Row based databases are optimized for accessing compete rows and joins. Columnar storage is optimized for accessing all, or many column values across rows. This makes aggregates and applying transformation logic faster with columnar storage than row based storage. Ie they are great for data warehouses and other analytical workloads.

Ps, great and still highly relevant resource covering all the major database system designs, their advantages and drawbacks: https://www.oreilly.com/library/view/designing-data-intensiv...

FridgeSeal · on June 17, 2023

Less about the data itself and more about the specific operations you want to do on it.

Large aggregations, massive datasets, large joins, and workloads that are ready heavy and eschew row-level mutations.

They get used for data analysis frequently, time series data and associated analysis meshes quite nicely too. ClickHouse itself was originally built to support arbitrary analytical queries on clickstream data at pretty massive scale. Cloudflare uses it for live analytics, Uber uses it for logs.

pjot · on June 17, 2023

An over simplification:

Columnar stores are optimized for reads. Row stores are optimized for writes.

anonacct37 · on June 17, 2023

This is an overly simplistic but also correct answer: clickhouse was developed for analytics on clickstreams.

Technically the overall idea is that if you have lots of queries that only read certain columns and your database stores rows contiguously it's a waste to read a whole row and then discard columns.

Also compression (such as run length or delta or even ztsd) often works better if you give it a block of data that's from one column (such as a timestamp or tag value).

linuxdude314 · on June 17, 2023

That’s a longer subject that fits in a comment here.

If you are _actually_ interested I suggest using google search to find some good sites that go over what a column oriented database does/is used for.

This isn’t hard; I’ll get you started:

https://www.kdnuggets.com/2021/02/understanding-nosql-databa...

Exuma · on June 17, 2023

Or he, you know, could just ask, because that is the spirit of discussion.

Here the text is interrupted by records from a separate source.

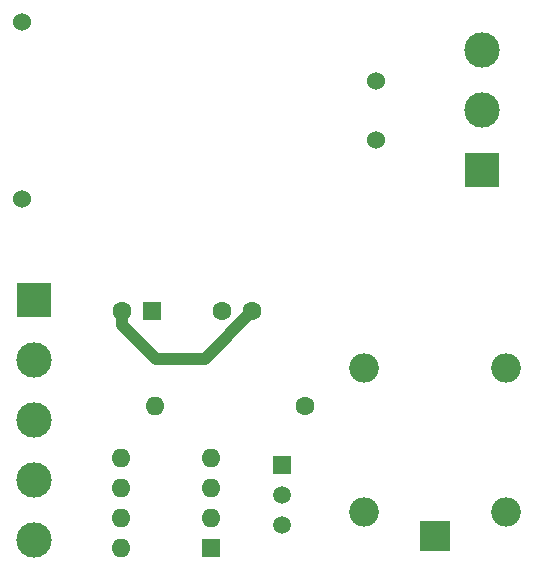
<source format=gbr>
G04 #@! TF.GenerationSoftware,KiCad,Pcbnew,(5.1.2)-2*
G04 #@! TF.CreationDate,2021-01-09T13:54:27+05:30*
G04 #@! TF.ProjectId,four way switch,666f7572-2077-4617-9920-737769746368,rev?*
G04 #@! TF.SameCoordinates,Original*
G04 #@! TF.FileFunction,Copper,L2,Bot*
G04 #@! TF.FilePolarity,Positive*
%FSLAX46Y46*%
G04 Gerber Fmt 4.6, Leading zero omitted, Abs format (unit mm)*
G04 Created by KiCad (PCBNEW (5.1.2)-2) date 2021-01-09 13:54:27*
%MOMM*%
%LPD*%
G04 APERTURE LIST*
%ADD10R,1.500000X1.500000*%
%ADD11C,1.500000*%
%ADD12O,1.600000X1.600000*%
%ADD13R,1.600000X1.600000*%
%ADD14C,1.524000*%
%ADD15C,1.600000*%
%ADD16O,2.500000X2.500000*%
%ADD17R,2.500000X2.500000*%
%ADD18C,3.000000*%
%ADD19R,3.000000X3.000000*%
%ADD20C,1.000000*%
G04 APERTURE END LIST*
D10*
X170000000Y-75000000D03*
D11*
X170000000Y-80080000D03*
X170000000Y-77540000D03*
D12*
X156380000Y-82000000D03*
X164000000Y-74380000D03*
X156380000Y-79460000D03*
X164000000Y-76920000D03*
X156380000Y-76920000D03*
X164000000Y-79460000D03*
X156380000Y-74380000D03*
D13*
X164000000Y-82000000D03*
D14*
X148000000Y-37500000D03*
X148000000Y-52500000D03*
X178000000Y-42500000D03*
X178000000Y-47500000D03*
D12*
X159300000Y-70000000D03*
D15*
X172000000Y-70000000D03*
D16*
X177000000Y-79000000D03*
X177000000Y-66800000D03*
X189000000Y-66800000D03*
X189000000Y-79000000D03*
D17*
X183000000Y-81000000D03*
D18*
X149000000Y-81320000D03*
X149000000Y-76240000D03*
D19*
X149000000Y-61000000D03*
D18*
X149000000Y-71160000D03*
X149000000Y-66080000D03*
X187000000Y-39840000D03*
X187000000Y-44920000D03*
D19*
X187000000Y-50000000D03*
D15*
X167500000Y-62000000D03*
X165000000Y-62000000D03*
X156500000Y-62000000D03*
D13*
X159000000Y-62000000D03*
D20*
X156500000Y-63131370D02*
X159368630Y-66000000D01*
X156500000Y-62000000D02*
X156500000Y-63131370D01*
X163500000Y-66000000D02*
X167500000Y-62000000D01*
X159368630Y-66000000D02*
X163500000Y-66000000D01*
M02*

</source>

Dachande663 · on June 17, 2023

Cloudflare use it to ingest 6M/s

https://blog.cloudflare.com/http-analytics-for-6m-requests-p...

jgrahamc · on June 17, 2023

Way more than that now.

cplli · on June 17, 2023

Personally tried it, it can handle logs nicely. And from their page, many more things

https://clickhouse.com/use-cases

craigching · on June 17, 2023

Uber wrote a blog on using Clickhouse to store logs: https://www.uber.com/blog/logging/

esafak · on June 17, 2023

Columnar databases let you do fast aggregations and read only the columns you are interested in. They are for analyzing data.